Clinically, the two central challenges in polygenic risk score use are patient selection — who should get tested and when — understanding the clinical meaning of a person’s score, and whether to treat based on the results.

Despite all this, polygenic risk scores are already informing care for patients with certain diseases.

In some forms of cardiovascular illness, for example, a polygenic risk score exceeds the predictive value of traditional risk factors such as cholesterol and high blood pressure, said Aniruddh Patel, an HMS instructor in medicine at Mass General. And using these scores in combination with other risk assessment tools for cardiac illness augments clinicians’ ability to identify people at elevated risk, he added.
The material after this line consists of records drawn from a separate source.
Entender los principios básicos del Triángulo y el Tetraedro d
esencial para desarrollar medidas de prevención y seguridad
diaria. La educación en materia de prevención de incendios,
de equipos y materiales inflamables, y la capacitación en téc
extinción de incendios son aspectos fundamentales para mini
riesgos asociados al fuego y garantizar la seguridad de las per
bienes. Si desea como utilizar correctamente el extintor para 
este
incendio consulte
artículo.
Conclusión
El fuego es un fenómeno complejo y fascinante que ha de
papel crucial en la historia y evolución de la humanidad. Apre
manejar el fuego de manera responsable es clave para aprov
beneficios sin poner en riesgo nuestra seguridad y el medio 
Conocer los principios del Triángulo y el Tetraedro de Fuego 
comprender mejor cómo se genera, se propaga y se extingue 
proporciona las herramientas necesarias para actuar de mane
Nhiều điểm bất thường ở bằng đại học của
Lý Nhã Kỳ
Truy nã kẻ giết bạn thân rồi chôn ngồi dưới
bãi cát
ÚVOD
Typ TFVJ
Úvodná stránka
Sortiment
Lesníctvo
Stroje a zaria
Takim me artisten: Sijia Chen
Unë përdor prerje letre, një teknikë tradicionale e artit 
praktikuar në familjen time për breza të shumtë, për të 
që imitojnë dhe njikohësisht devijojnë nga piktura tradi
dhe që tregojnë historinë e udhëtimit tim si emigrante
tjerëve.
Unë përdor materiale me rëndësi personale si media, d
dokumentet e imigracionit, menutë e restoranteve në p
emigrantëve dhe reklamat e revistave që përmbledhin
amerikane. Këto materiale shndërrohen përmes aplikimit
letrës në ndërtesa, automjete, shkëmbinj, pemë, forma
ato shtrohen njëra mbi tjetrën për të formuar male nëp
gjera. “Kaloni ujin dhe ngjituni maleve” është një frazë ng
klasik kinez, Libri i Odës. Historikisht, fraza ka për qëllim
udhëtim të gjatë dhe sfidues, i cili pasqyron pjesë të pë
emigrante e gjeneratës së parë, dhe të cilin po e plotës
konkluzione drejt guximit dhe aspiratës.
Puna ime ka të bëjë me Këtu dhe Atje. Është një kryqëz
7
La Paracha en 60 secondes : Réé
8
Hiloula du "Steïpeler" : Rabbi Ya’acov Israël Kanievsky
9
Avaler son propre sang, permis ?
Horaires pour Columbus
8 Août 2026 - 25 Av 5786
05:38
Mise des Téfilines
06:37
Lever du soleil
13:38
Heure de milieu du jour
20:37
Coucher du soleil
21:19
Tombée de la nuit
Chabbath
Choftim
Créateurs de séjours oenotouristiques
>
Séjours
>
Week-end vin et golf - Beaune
Even among people with elevated polygenic risk for cardiac illness, DNA is not destiny, Patel said. Improved lifestyle and statin medications can dramatically reduce risk — a compelling argument for using polygenic risk scoring in this context.

Even so, questions of how many people the score applies to linger together with whether it carries over across populations. Another challenge is how to convey test results and contextualize their meaning both for frontline clinicians and patients.

“I graduated med school in 2014. I had not heard of the term polygenic risk score until I started doing research over the past five to six years,” Patel said. “The vast majority of primary care physicians who’d be dealing with risk-score reports coming in need to be educated. As far as educating patients, getting into the idea of probability is a complicated concept. We need better tools to convey risk.” 

The concept of normality can seem deceptively simple — flagging what falls out of the range of typical. Yet, it has bedeviled physicians and scientists for ages and will continue to challenge them even more as new information emerges.

“Deepening our understanding of normality is central not only to genetic testing but to many areas, all areas of clinical practices,” Manrai said. “I hope the perspectives that we heard today will help us enrich our understanding of normality and help us achieve the promise of precision medicine.”